Facing the Truth

in 18th Mar del Plata International Film Festival

by Grégory Valens

Is there only one face to truth? Is it acceptable that although doing his job in the best way and saving lives, a person be accused later on of the death of the people he saved? Or are we indeed entitled to ask those to which we confide our lives that they anticipate danger, precede the progress and apply all necessary precaution principles to their work, even when it means taking more chances and being less efficient?

The case of the surgeon Malmros is exemplary of this very contemporary debate which sees families of victims suing governments, medical institutions or individual doctors that failed doing their work, or caused – either by negligence or by lack of knowledge – the opposite result to that they expected (and were expected to obtain). Facing the Truth focuses on three moments of this surgeon’s life: his childhood, his years as a surgeon, and his retired years. After a breathtaking opening sequence of brain surgery, the film cleverly flashes forward to the last years of Malmros’ life: accused by the media to be responsible for the death, by liver cancer, of dozens of patients he had treated (and saved), for having used a medicine with devastating side effects, the old surgeon investigates, with the help of his son, to check if those patients’ lives could have been spared. The beauty of this quest is that it is not meant to defend him before the justice or the media (he was acquitted in court and refuses to address the press) but only to clear his own conscience and check if he did the best he could with the knowledge he had.

In this perspective, the film’s construction, with its accumulation of flashes-back and forward, is a permanent source of surprises and suspense, and contributes to create a deep, polemical character, his wrong sides being constantly underlined.
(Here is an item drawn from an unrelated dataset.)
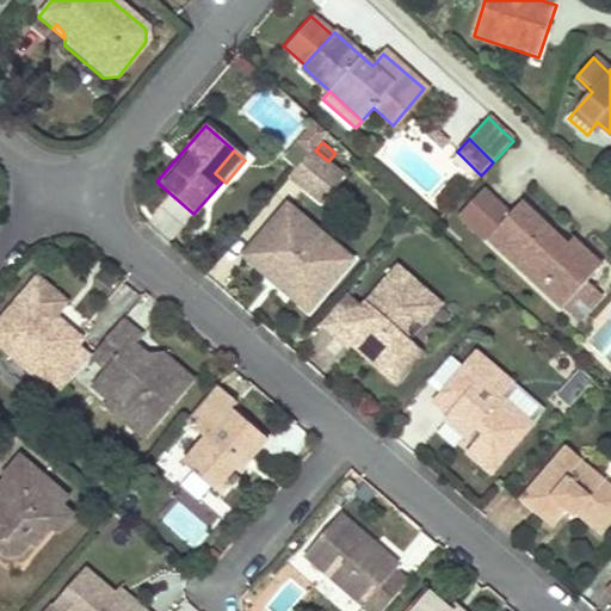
[(328,161),(315,150),(292,177),(322,202),(345,176),(328,161)]
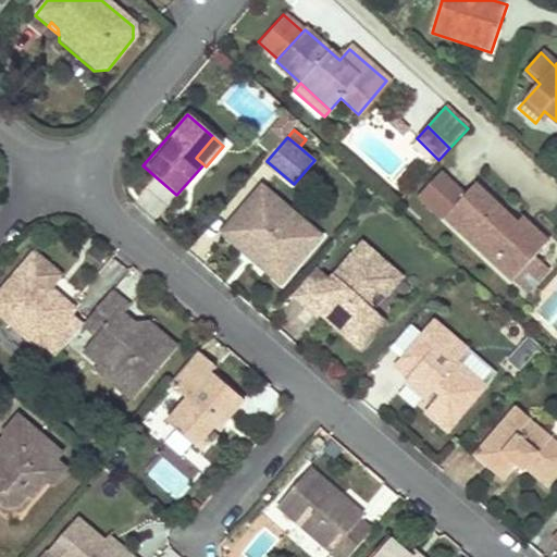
[(446,177),(421,206),(510,287),(549,246),(531,230),(525,235),(515,226),(475,189),(468,197),(446,177)]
The brilliant composition of Jens Albinus, as Malmros at the time of his professional life, reinforces the unpleasant aspects of the character. It also contributes to avoid that the film be a hagiography or a complaisant view of an existing person who happens to be… the director’s own father.

Choosing not to take part in the conflict, but to present the truth with his various faces, opting for the gray rather than for the black and white (metaphorically speaking as well as in his sober photographic choices), presenting the media’s enquiries as a legitimate right (in the manner of Michael Mann’s “The Insider”), Nils Malmros creates a complex film that will undoubtedly lead to philosophical discussions among the viewers. But despite his objective way to face historical facts and the depiction of an ambiguous character, “Facing the Truth” is however a moving homage to a man, with its Bergmanian conclusion of a father and son reconciliation.